Section 40 replaces the existing Third Schedule to the principal Act with a new Schedule. This new Schedule contains the extended terminating dates for all the taxation incentives listed. In addition it contains a brief description of each particular connectional deduction instead of just the Act section reference as previously. The Schedule of the new terminating dates is set out at the end of this Bulletin.

Minor Drafting Amendments

Section 41 makes two very minor reference corrections.

Tax Deductions from the Superannuation Benefit

Section 42 authorises the Social Welfare Department to make payment of the tax deductions now being made from the Universal Superannuation benefit in one sum on the 31 March each year.

New PAYE Tax Deduction Tables

Section 43 and the First Schedule to the Amendment (No 2) Act provide for the new weekly PAYE tax deduction tables in respect of salary and wages, secondary employment earnings (now 19c) and shearer's daily earnings over $8.
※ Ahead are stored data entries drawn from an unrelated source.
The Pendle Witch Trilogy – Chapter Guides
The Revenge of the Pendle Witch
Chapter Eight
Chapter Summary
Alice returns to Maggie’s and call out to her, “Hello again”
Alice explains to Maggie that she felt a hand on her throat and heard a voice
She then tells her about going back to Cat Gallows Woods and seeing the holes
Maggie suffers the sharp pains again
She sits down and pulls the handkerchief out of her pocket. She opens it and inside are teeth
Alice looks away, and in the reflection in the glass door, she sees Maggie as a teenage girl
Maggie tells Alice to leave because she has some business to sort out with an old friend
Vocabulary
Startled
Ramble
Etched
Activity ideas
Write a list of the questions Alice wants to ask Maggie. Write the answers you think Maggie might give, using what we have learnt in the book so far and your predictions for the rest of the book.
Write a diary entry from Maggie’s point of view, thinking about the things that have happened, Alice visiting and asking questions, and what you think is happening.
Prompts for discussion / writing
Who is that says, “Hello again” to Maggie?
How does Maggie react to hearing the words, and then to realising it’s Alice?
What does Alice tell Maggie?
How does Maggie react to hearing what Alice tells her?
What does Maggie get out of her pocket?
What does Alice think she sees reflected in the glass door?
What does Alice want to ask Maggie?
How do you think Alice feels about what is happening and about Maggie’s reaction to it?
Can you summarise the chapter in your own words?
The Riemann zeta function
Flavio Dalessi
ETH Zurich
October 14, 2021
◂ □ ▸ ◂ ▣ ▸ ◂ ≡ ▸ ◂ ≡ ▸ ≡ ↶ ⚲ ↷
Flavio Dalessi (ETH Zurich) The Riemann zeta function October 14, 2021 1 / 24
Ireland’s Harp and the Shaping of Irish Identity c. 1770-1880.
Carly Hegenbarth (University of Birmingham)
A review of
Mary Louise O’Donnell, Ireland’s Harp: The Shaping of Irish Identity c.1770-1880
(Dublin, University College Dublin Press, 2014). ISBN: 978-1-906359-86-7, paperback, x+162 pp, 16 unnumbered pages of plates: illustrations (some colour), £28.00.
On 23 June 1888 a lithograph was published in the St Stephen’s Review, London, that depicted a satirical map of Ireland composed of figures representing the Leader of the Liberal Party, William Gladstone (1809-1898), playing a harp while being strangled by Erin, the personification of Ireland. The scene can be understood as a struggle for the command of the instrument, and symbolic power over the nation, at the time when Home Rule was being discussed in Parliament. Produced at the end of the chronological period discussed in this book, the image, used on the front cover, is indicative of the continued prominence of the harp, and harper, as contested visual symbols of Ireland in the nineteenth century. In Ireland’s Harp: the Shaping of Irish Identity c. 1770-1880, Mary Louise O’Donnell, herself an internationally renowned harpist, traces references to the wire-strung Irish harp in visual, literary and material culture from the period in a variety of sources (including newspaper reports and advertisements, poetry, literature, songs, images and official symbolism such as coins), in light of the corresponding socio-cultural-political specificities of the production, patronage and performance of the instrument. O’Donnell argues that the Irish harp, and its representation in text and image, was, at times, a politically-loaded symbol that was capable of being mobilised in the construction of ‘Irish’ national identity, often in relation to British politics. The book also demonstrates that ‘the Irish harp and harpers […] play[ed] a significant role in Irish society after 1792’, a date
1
These new tables and rates take into account the 10 percent reduction from 1 July 1972 (7 1/2 percent for the full year) announced in the Budget and have the same effect as the arrangements brought into force by the Land and Income Tax Amendment Act 1972.

Provisional Tax for 1972/73

Section 44 deals with the calculation and payment of provisional tax for the current year 1972/73. This is necessitated by the changes in special exemptions, rebates and tax races from those applying in the 1971/72 income year which would normally provide the basis for 1972/73 provisional tax. The changes which may be taken into account, in the calculation of 1972/73 provisional tax are-

  • Reduction of the child exemption to $35 for the 1973 year.
  • Withdrawal of this exemption and the dependent relative exemption for tax code purposes.
  • The extended dividend rebate.
  • The reduced rebate in respect of Universal Superannuation.
  • The classifying of the Universal Superannuation as a source deduction payment.
  • The general 7 1/2 percent rebate from income tax which may be deducted wholly from the first instalment.

None of these changes apply to a company.

The Department has produced a new form IR 3P to assist taxpayers in the calculation or recalculation of their 1972/73 provisional tax. It is available at any post office or office of the Department. However, taxpayers if they prefer, may use the basis set out in the 1972 tax return, form IR 3, in calculating their 1973 provisional tax. Whatever is paid by way of provisional tax is of course subject to adjustment when the 1973 return is furnished.